Brief 1:
Answer these questions about the parser walkthrough:
(a) Which token types does the while loop in factor() try to match?
(b) Through which chain of calls does factor() reach primary()?
(c) Which operation does the first completed node describe?

══ Excerpted passage

Current node value (outer node)

• Return value from primary() and trickle back up

  {
      type: 'Literal',
      value: 10
  }
  

Current token: +

• Return to term() from call stack

  term() {
      let node = factor() // Finished, set result to node
  
      while (match('PLUS, MINUS')) {  // Current token matches, consume
          const operator = previous().lexeme  // +
          const right = factor()  // Next step
          node = { type: 'BinaryExpression', left: node, operator, right }
      }
  
      return node
  }
  

Current token: 2

• Similar to first step, hit a base case in primary()

• factor() --> unary() --> power() --> primary()

  {
      type: 'Literal',
      value: 2
  }
  

Current token: *

• Return to factor() from call stack

  factor() {
      let node = unary() // Finished, set result to node
  
      while (match('STAR', 'SLASH', 'DOUBLE_SLASH', 'PERCENT')) { // Matches
          const operator = previous().lexeme  // * 
          const right = unary() // Next step
          node = { type: 'BinaryExpression', left: node, operator, right }
      }
  
      return node
  }
  

Current token: 5

• Hit a base case in primary()

• factor() --> unary() --> power() --> primary()

• Set right to the result

  {
      type: 'Literal',
      value: 5
  }
  

Current node value (inner node)

• Notice how the first completed node describes the multiplication operation (highest precedence operation in our input)

  {
      type: 'BinaryExpression',
      left: {
          type: 'Literal',
          value: 2
      },
      operator: '*',
      right: {
          type: 'Literal',
          value: 5
      }
  }
  

Current token: -

• No more matches, return back to term() with result

  factor() {
      let node = unary() 
  
      while (match('STAR', 'SLASH', 'DOUBLE_SLASH', 'PERCENT')) { // No match
          const operator = previous().lexeme 
          const right = unary() 
          node = { type: 'BinaryExpression', left: node, operator, right } // New node
      }
  
      return node // Return new node
  }
  

Back to term call with result

• Finish computing factory(), return result

  term() {
      let node = factor()

════
══ Provided records

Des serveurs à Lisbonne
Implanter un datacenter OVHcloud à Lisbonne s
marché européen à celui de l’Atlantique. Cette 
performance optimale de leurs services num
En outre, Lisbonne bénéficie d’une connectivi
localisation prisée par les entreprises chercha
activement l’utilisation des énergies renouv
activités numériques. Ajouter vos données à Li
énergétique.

════
══ Provided records

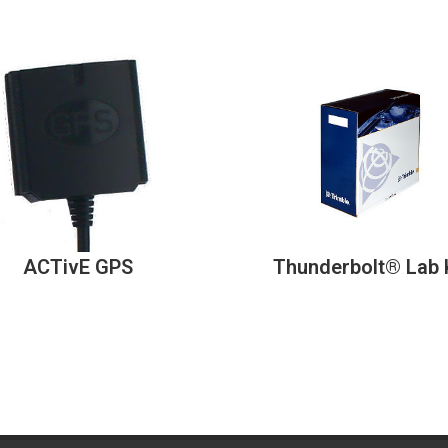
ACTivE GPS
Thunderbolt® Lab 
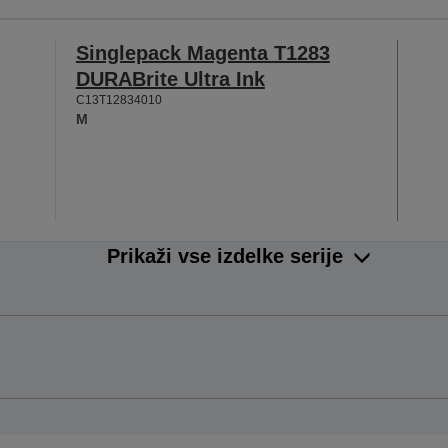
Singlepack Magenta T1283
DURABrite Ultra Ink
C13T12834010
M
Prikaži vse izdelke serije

════

Brief 2:
In the listing, swap "Lisbonne" for "Porto" in everything from the line containing "Des serveurs à Lisbonne" down to the line containing "énergétique.", leaving the rest unchanged. Return only those lines.

Task response 1:
(a) 'STAR', 'SLASH', 'DOUBLE_SLASH' and 'PERCENT'.
(b) factor() --> unary() --> power() --> primary().
(c) The multiplication operation, which is the highest precedence operation in the input.

Task response 2:
Des serveurs à Porto
Implanter un datacenter OVHcloud à Porto s
marché européen à celui de l’Atlantique. Cette 
performance optimale de leurs services num
En outre, Porto bénéficie d’une connectivi
localisation prisée par les entreprises chercha
activement l’utilisation des énergies renouv
activités numériques. Ajouter vos données à Li
énergétique.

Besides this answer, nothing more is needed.